## WORK TO COMPLETE
Update the lines from the one containing "genus: Linaria" up to and including the one containing "genus: Amanita" by replacing "scientific name" with "binomial name", and leave every other part of them unchanged. Give back only those lines, omitting the pictures.
◇ ◇ ◇
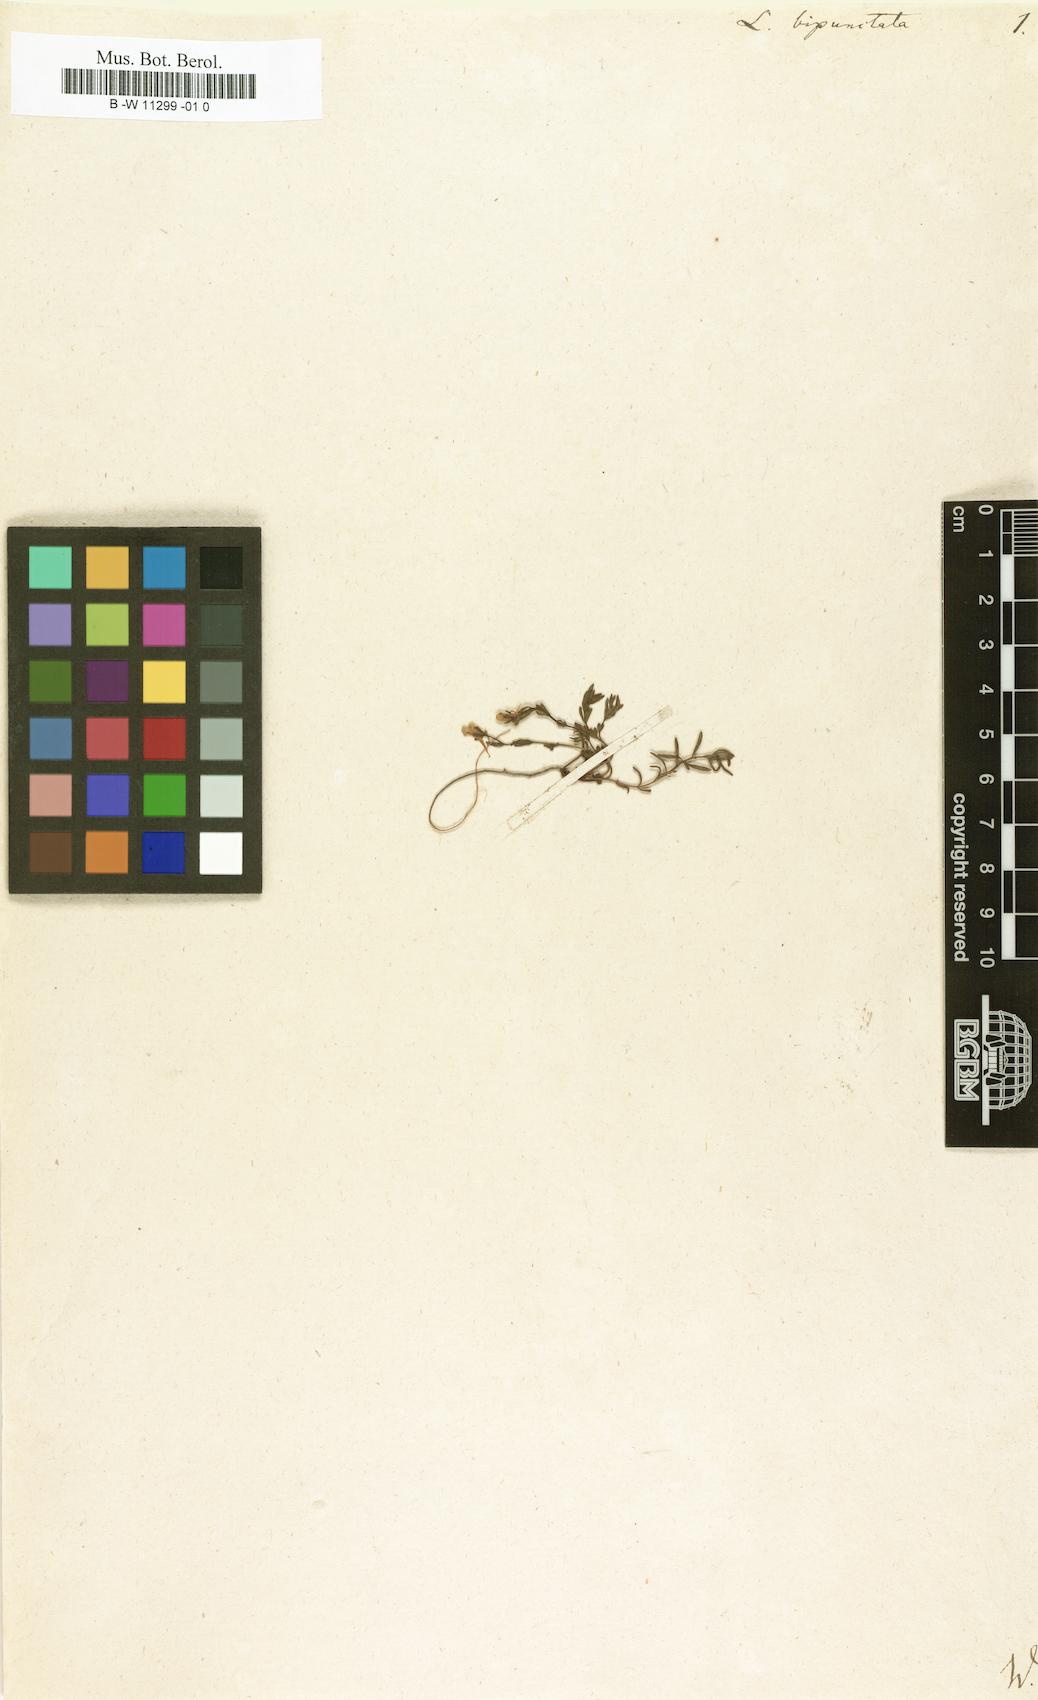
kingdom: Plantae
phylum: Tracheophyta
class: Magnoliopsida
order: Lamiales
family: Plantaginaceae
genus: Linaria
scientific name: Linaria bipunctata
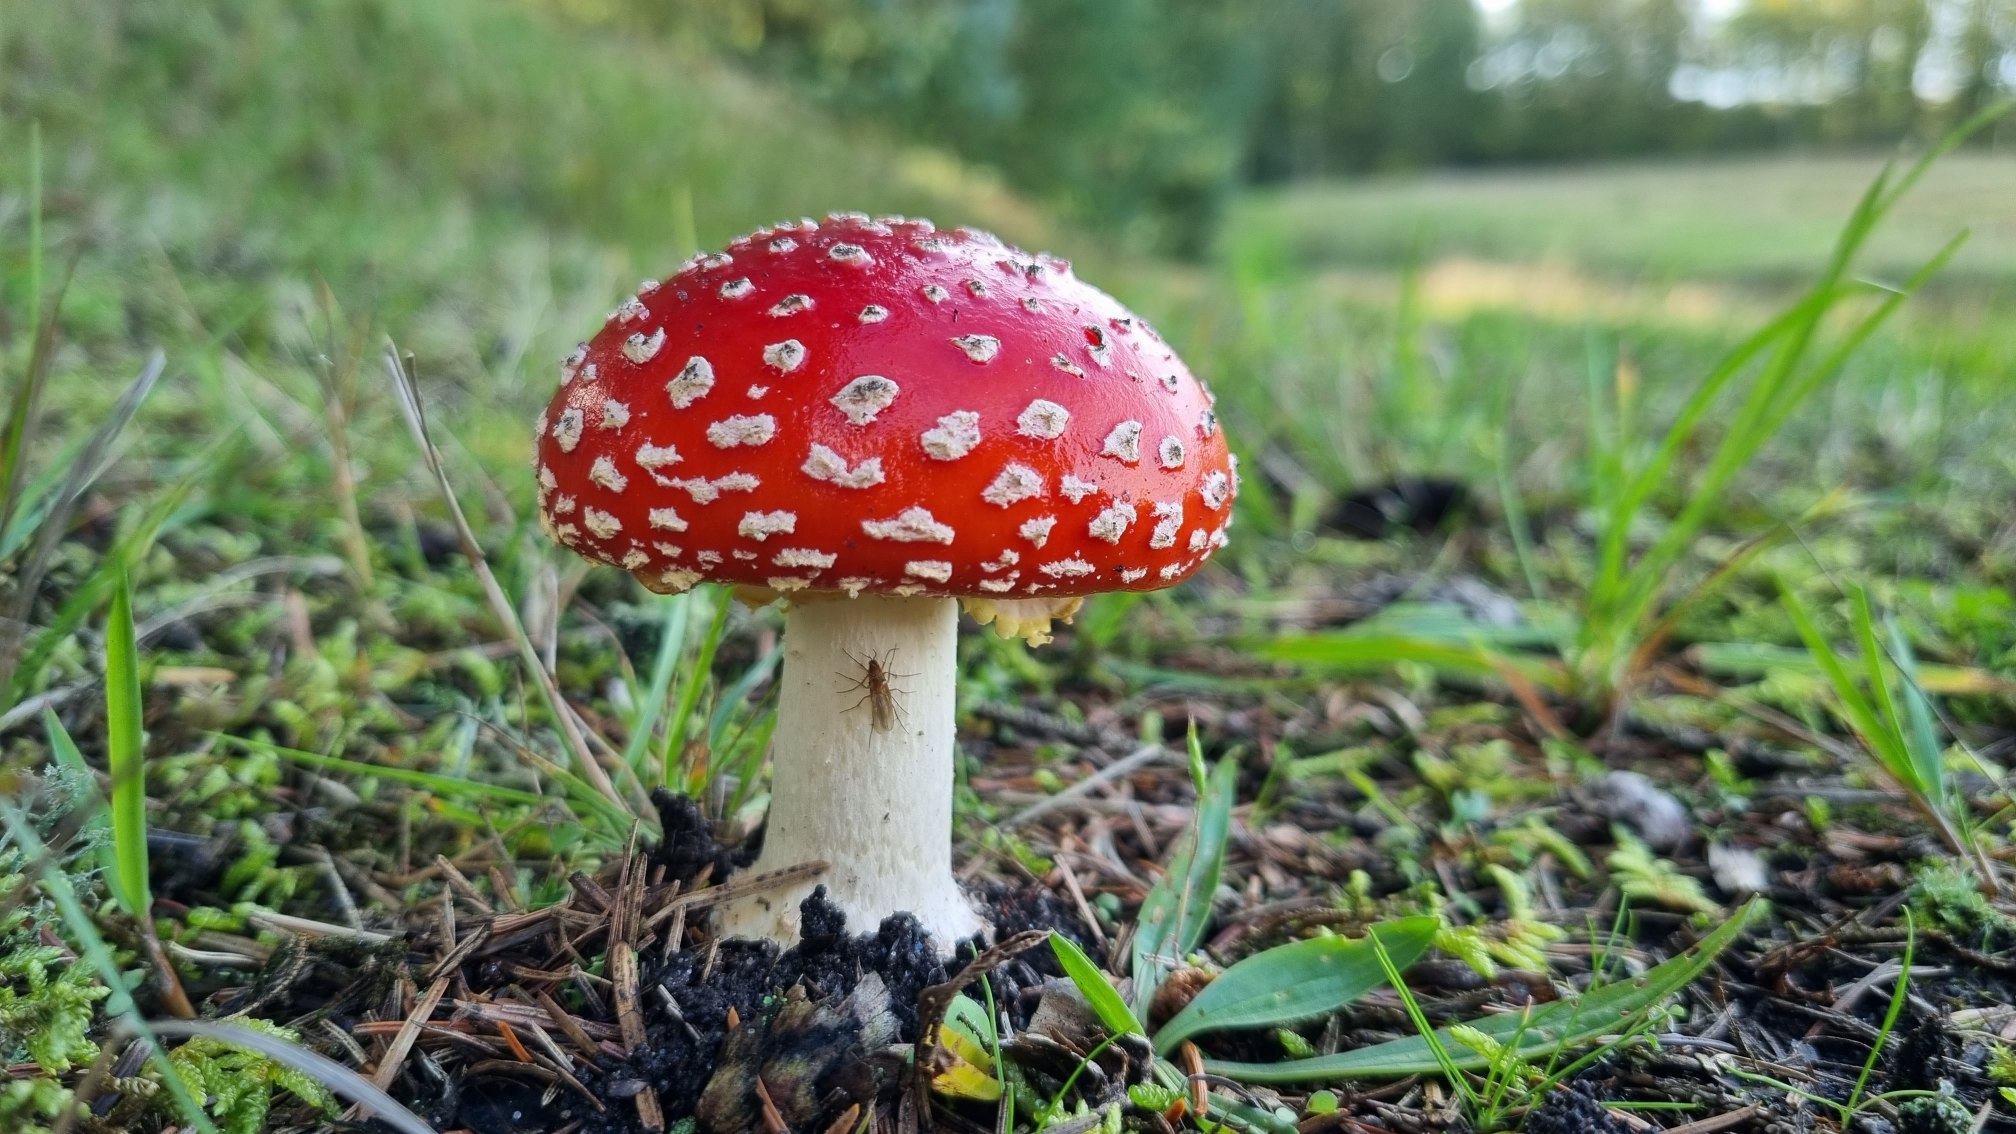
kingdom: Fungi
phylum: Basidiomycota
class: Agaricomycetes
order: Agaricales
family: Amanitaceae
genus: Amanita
◇ ◇ ◇
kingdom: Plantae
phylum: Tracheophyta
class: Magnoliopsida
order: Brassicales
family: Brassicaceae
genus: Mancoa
◇ ◇ ◇
## SOLVED EXERCISE
genus: Linaria
binomial name: Linaria bipunctata
kingdom: Fungi
phylum: Basidiomycota
class: Agaricomycetes
order: Agaricales
family: Amanitaceae
genus: Amanita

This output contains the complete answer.